(Collected data)
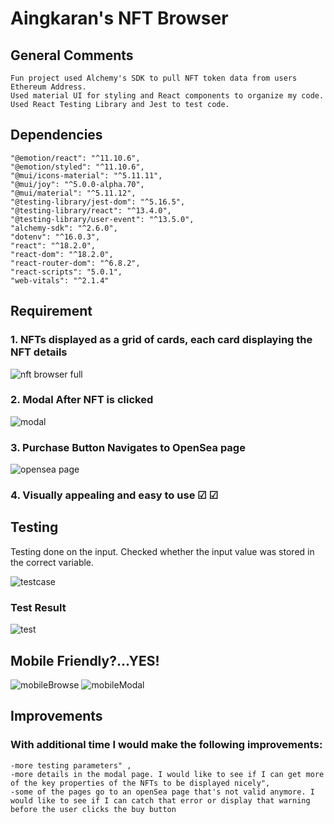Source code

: # Aingkaran's NFT Browser

## General Comments
    Fun project used Alchemy's SDK to pull NFT token data from users Ethereum Address.
    Used material UI for styling and React components to organize my code. 
    Used React Testing Library and Jest to test code. 
## Dependencies
    "@emotion/react": "^11.10.6",
    "@emotion/styled": "^11.10.6",
    "@mui/icons-material": "^5.11.11",
    "@mui/joy": "^5.0.0-alpha.70",
    "@mui/material": "^5.11.12",
    "@testing-library/jest-dom": "^5.16.5",
    "@testing-library/react": "^13.4.0",
    "@testing-library/user-event": "^13.5.0",
    "alchemy-sdk": "^2.6.0",
    "dotenv": "^16.0.3",
    "react": "^18.2.0",
    "react-dom": "^18.2.0",
    "react-router-dom": "^6.8.2",
    "react-scripts": "5.0.1",
    "web-vitals": "^2.1.4"

## Requirement 
### 1. NFTs displayed as a grid of cards, each card displaying the NFT details
![nft browser full](https://user-images.githubusercontent.com/66233482/223938629-ea680789-a660-44f7-9940-8bf141a1a3db.JPG)

### 2. Modal After NFT is clicked
![modal](https://user-images.githubusercontent.com/66233482/223936323-18bbc21c-19c4-4634-8a68-fede064d1cc6.JPG)

### 3. Purchase Button Navigates to OpenSea page
![opensea page](https://user-images.githubusercontent.com/66233482/223936925-0e9621ff-7863-4264-bf2c-ca6b222d61b6.JPG)

### 4. Visually appealing and easy to use &#9745; &#9745;

## Testing
Testing done on the input. Checked whether the input value was stored in the correct variable. 

![testcase](https://user-images.githubusercontent.com/66233482/223938214-4b936f7f-9714-4cdf-a265-2732027ba706.JPG)

### Test Result
![test](https://user-images.githubusercontent.com/66233482/223938300-1be3ea2c-f6fb-46a1-892f-c0f469859a93.JPG)

## Mobile Friendly?...YES!
![mobileBrowse](https://user-images.githubusercontent.com/66233482/223943345-93bf9c4a-6c9b-41aa-9753-8a0e7811ba7b.JPG)
![mobileModal](https://user-images.githubusercontent.com/66233482/223943356-d8952c39-c836-4dfe-a550-b66b8110bb3b.JPG)

## Improvements
### With additional time I would make the following improvements:
    -more testing parameters" ,
    -more details in the modal page. I would like to see if I can get more of the key properties of the NFTs to be displayed nicely",
    -some of the pages go to an openSea page that's not valid anymore. I would like to see if I can catch that error or display that warning before the user clicks the buy button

__What is expected__. From the entries above, copy each line holding "NFTs".

__Reply to the task__.
### 1. NFTs displayed as a grid of cards, each card displaying the NFT details
    -more details in the modal page. I would like to see if I can get more of the key properties of the NFTs to be displayed nicely",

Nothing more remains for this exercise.